**The problem:**
In the excerpt on FLRT3/Rnd1 cell adhesion signaling, what is the name of the FLRT3 mutation that loses the ability to interact with Rnd1?

Document excerpt section start

Cadherin-based cell adhesion controls cell movements and the creation of tissue architecture during development. Studies have shown that compaction of blastomeres in the early mouse embryo is associated with the activation of E-cadherin, and cells of the mammalian epiblast require down-regulation of E-cadherin to migrate through the streak (Winkel et al. 1990; Burdsal et al. 1993). Xenopus animal cap explants treated with activin/nodal members of the TGF- superfamily go through convergence and extension-driven elongation movements characteristic of gastrulation (Asashima et al. 1990; Smith et al. 1990). This morphogenetic change is accompanied by changes in two different cell-adhesive activities. Activin/nodal induces both a reduction in C-cadherin activity and an increase in FN-adhesive activity at the cell surface, implying that activin/nodal signaling alters either the expression, subcellular localization, or biochemical activities of these adhesion molecules (Zhong et al. 1999).
FLRT3/Rnd1-mediated cell adhesion signaling
We report on the discovery of an activin/nodal-mediated morphogenetic signaling pathway (activin/nodal 
FLRT3 Rnd1 cadherin) based on the following observations: First, there is a close link between the dynamic expression patterns of both FLRT3 and Rnd1 with the propagation of nodal signaling in the gastrula. Both FLRT3 and Rnd1 are initially detected dorsally, then proceed ventrally across the embryo during gastrulation similar to the changing activity of nodal signaling itself (Lee et al. 2001; Schohl and Fagotto 2002; Hashimoto-Partyka et al. 2003). Second, both gain- and loss-of-function of FLRT3 and Rnd1 in animal caps showed similar phenotypes in cell adhesion. Third, various epistasis experiments demonstrate that Rnd1 functions downstream from FLRT3. Fourth, immunoprecipitation assays suggest that FLRT3 and Rnd1 physically interact to regulate cell adhesion, and that a FLRT3 mutation (FLRT3-KK) that loses the ability to interact with Rnd1 correlates with abrogation of its cell deadhesion activity. Lastly, both biochemical and immunofluorescence data showed that FLRT3 and Rnd1 affect endocytosis of C-cadherin, which in turn regulates the availability of C-cadherin on the cell surface to control cell adhesion.

Document excerpt section end
Listed records section start

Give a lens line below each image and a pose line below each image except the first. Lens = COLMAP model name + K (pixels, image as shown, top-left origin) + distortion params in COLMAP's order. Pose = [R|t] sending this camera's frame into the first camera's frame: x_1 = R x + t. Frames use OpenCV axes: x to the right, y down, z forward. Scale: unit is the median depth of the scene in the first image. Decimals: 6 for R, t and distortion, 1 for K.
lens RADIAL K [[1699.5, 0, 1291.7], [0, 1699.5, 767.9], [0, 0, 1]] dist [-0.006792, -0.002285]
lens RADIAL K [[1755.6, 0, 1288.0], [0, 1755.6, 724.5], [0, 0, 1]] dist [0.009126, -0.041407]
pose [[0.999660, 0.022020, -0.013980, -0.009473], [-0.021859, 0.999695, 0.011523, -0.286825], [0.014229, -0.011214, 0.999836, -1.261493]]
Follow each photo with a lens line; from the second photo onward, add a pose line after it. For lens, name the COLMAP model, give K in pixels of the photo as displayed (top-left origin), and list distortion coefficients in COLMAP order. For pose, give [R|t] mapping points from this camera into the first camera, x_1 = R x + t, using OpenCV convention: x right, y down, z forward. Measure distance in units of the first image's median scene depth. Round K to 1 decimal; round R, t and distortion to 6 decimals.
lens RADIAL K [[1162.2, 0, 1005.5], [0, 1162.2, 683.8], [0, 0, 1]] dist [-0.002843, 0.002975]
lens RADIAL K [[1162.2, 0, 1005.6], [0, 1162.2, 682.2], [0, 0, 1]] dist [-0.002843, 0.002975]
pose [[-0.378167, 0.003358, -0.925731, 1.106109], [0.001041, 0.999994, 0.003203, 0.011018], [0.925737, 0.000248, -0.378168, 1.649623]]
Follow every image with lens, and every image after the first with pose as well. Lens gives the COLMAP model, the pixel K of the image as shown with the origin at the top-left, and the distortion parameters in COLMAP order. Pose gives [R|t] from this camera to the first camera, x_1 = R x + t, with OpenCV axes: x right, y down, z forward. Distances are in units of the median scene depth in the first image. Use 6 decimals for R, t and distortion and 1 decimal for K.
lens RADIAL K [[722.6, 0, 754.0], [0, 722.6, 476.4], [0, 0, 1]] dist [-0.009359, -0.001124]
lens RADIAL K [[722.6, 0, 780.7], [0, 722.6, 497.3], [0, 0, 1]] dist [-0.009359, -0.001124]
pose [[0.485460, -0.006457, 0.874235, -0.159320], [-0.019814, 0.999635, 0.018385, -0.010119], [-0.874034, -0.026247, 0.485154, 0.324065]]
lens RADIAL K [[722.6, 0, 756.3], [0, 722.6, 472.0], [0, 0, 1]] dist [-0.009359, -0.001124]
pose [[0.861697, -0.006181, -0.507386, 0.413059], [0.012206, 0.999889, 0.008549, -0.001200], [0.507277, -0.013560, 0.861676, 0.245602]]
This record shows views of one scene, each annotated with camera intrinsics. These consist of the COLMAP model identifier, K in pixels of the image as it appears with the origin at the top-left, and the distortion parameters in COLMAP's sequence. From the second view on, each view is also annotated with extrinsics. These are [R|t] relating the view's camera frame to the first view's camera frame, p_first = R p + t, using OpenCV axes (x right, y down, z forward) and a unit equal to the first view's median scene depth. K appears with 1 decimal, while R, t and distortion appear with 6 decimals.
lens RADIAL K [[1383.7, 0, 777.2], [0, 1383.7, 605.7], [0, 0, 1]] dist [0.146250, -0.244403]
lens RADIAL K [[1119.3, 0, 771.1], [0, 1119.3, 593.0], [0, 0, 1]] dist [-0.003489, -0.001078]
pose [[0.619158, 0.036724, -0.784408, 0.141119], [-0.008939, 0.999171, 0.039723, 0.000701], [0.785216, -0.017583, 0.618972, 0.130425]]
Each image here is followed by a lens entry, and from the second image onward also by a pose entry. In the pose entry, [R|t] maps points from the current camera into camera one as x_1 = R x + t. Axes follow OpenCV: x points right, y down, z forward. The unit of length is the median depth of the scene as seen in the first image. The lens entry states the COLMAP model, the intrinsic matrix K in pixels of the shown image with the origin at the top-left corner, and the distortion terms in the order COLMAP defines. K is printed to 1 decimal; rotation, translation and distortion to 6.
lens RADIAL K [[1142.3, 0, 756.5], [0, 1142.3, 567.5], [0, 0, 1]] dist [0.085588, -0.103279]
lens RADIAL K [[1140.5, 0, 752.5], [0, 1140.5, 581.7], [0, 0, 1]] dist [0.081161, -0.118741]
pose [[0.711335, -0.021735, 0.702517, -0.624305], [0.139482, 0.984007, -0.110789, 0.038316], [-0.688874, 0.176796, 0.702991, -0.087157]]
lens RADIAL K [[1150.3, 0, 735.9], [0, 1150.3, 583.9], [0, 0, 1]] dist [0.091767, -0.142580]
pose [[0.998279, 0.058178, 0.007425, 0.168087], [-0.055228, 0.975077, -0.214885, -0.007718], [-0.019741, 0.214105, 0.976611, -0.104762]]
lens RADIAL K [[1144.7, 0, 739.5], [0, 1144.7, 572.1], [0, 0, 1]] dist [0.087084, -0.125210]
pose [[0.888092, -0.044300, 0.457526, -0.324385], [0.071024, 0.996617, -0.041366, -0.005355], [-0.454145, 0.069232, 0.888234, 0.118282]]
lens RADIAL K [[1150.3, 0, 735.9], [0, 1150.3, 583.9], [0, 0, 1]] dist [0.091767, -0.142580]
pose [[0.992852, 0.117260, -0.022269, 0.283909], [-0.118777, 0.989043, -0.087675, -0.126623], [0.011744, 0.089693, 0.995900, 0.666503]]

Listed records section end

**Result:**
FLRT3-KK